Records shown ::

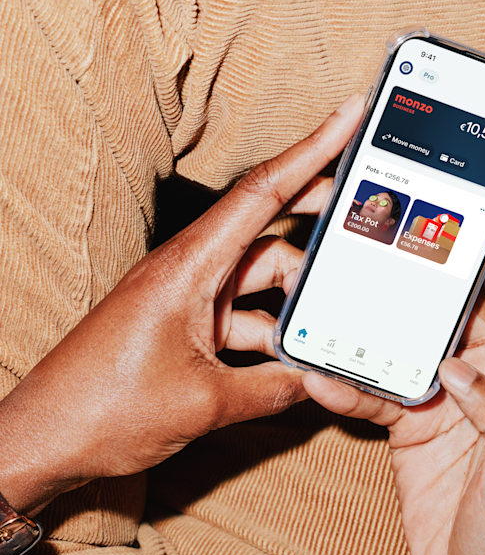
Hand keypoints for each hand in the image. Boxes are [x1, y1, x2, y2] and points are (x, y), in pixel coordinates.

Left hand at [0, 94, 363, 514]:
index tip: (351, 114)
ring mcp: (184, 297)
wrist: (44, 440)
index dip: (314, 149)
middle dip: (320, 219)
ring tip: (341, 314)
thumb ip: (272, 389)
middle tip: (369, 210)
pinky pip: (241, 315)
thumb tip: (319, 381)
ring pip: (259, 279)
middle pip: (268, 228)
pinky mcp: (181, 325)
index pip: (264, 192)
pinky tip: (299, 356)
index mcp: (189, 266)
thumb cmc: (103, 409)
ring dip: (297, 298)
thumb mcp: (205, 404)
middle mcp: (188, 270)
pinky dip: (273, 331)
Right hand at [303, 179, 484, 554]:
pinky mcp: (413, 421)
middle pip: (474, 299)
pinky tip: (318, 370)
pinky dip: (347, 379)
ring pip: (416, 335)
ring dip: (382, 315)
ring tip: (344, 285)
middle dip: (446, 257)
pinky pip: (376, 386)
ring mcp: (451, 396)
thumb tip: (463, 372)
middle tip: (410, 212)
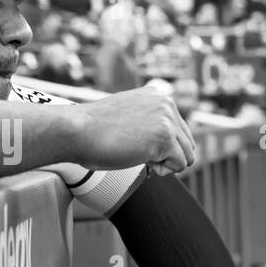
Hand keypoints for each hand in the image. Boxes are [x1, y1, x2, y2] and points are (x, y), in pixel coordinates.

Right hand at [74, 85, 196, 174]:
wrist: (77, 131)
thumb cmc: (94, 130)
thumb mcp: (128, 116)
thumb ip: (148, 121)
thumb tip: (164, 143)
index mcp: (158, 95)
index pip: (180, 129)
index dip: (161, 145)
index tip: (136, 142)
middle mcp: (166, 103)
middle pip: (188, 143)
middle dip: (167, 155)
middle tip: (138, 152)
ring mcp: (167, 119)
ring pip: (187, 156)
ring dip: (165, 163)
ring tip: (139, 156)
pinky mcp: (165, 137)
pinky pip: (179, 165)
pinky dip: (162, 171)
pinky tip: (141, 160)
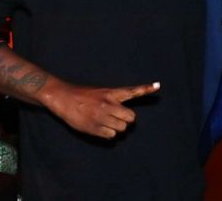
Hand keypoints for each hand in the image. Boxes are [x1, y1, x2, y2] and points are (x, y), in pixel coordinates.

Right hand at [42, 79, 159, 138]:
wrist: (63, 98)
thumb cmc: (83, 96)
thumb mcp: (100, 92)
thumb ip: (114, 101)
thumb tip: (126, 116)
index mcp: (111, 93)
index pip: (132, 91)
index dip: (146, 89)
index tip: (158, 85)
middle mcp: (109, 104)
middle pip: (131, 118)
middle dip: (126, 120)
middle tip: (117, 118)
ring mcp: (102, 117)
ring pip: (122, 129)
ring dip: (116, 127)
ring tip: (104, 121)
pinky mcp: (95, 128)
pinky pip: (111, 136)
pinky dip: (107, 134)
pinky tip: (98, 127)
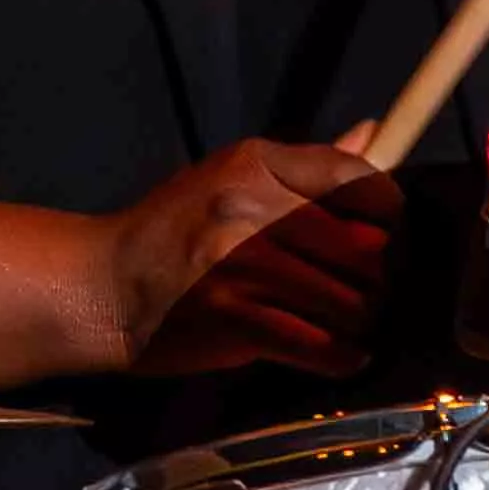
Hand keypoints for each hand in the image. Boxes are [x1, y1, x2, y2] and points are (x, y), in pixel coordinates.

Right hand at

What the exercise asks :: In the records above, find each line that mentions the word "index", and copy it.

Answer area ::
index tip: (351, 114)
index dip: (314, 149)
index pip: (264, 192)
index mcp: (189, 266)
index mcp: (158, 95)
index pip: (180, 129)
index dip: (161, 145)
index tip: (136, 142)
index mcp: (111, 93)
index pip: (132, 91)
index dip: (146, 89)
index tip: (158, 85)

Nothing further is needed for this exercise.